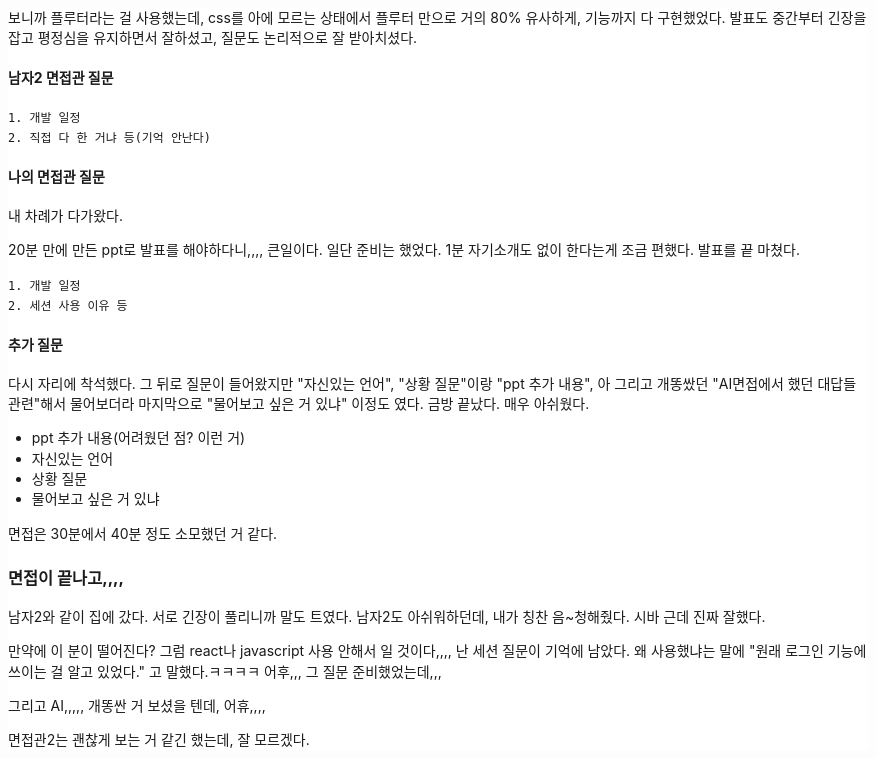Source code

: 보니까 플루터라는 걸 사용했는데, css를 아에 모르는 상태에서 플루터 만으로 거의 80% 유사하게, 기능까지 다 구현했었다. 발표도 중간부터 긴장을 잡고 평정심을 유지하면서 잘하셨고, 질문도 논리적으로 잘 받아치셨다.

#### 남자2 면접관 질문
```
1. 개발 일정
2. 직접 다 한 거냐 등(기억 안난다)
```


#### 나의 면접관 질문
내 차례가 다가왔다.

20분 만에 만든 ppt로 발표를 해야하다니,,,, 큰일이다. 일단 준비는 했었다. 1분 자기소개도 없이 한다는게 조금 편했다. 발표를 끝 마쳤다.

```
1. 개발 일정
2. 세션 사용 이유 등
```

#### 추가 질문
다시 자리에 착석했다. 그 뒤로 질문이 들어왔지만 "자신있는 언어", "상황 질문"이랑 "ppt 추가 내용", 아 그리고 개똥쌌던 "AI면접에서 했던 대답들 관련"해서 물어보더라 마지막으로 "물어보고 싶은 거 있냐" 이정도 였다. 금방 끝났다. 매우 아쉬웠다.
- ppt 추가 내용(어려웠던 점? 이런 거)
- 자신있는 언어
- 상황 질문
- 물어보고 싶은 거 있냐

면접은 30분에서 40분 정도 소모했던 거 같다.

### 면접이 끝나고,,,,
남자2와 같이 집에 갔다. 서로 긴장이 풀리니까 말도 트였다. 남자2도 아쉬워하던데, 내가 칭찬 음~청해줬다. 시바 근데 진짜 잘했다.

만약에 이 분이 떨어진다? 그럼 react나 javascript 사용 안해서 일 것이다,,,,
난 세션 질문이 기억에 남았다. 왜 사용했냐는 말에 "원래 로그인 기능에 쓰이는 걸 알고 있었다." 고 말했다.ㅋㅋㅋㅋ 어후,,, 그 질문 준비했었는데,,,

그리고 AI,,,,, 개똥싼 거 보셨을 텐데, 어휴,,,,

면접관2는 괜찮게 보는 거 같긴 했는데, 잘 모르겠다.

┄┄┄┄┄┄

How to complete this task:
In the records above, copy exactly the lines from the one that contains "난 세션 질문이 기억에" through the last, and nothing else.

Output below:
난 세션 질문이 기억에 남았다. 왜 사용했냐는 말에 "원래 로그인 기능에 쓰이는 걸 알고 있었다." 고 말했다.ㅋㅋㅋㅋ 어후,,, 그 질문 준비했었는데,,,

그리고 AI,,,,, 개똥싼 거 보셨을 텐데, 어휴,,,,

면접관2는 괜찮게 보는 거 같긴 했는데, 잘 모르겠다.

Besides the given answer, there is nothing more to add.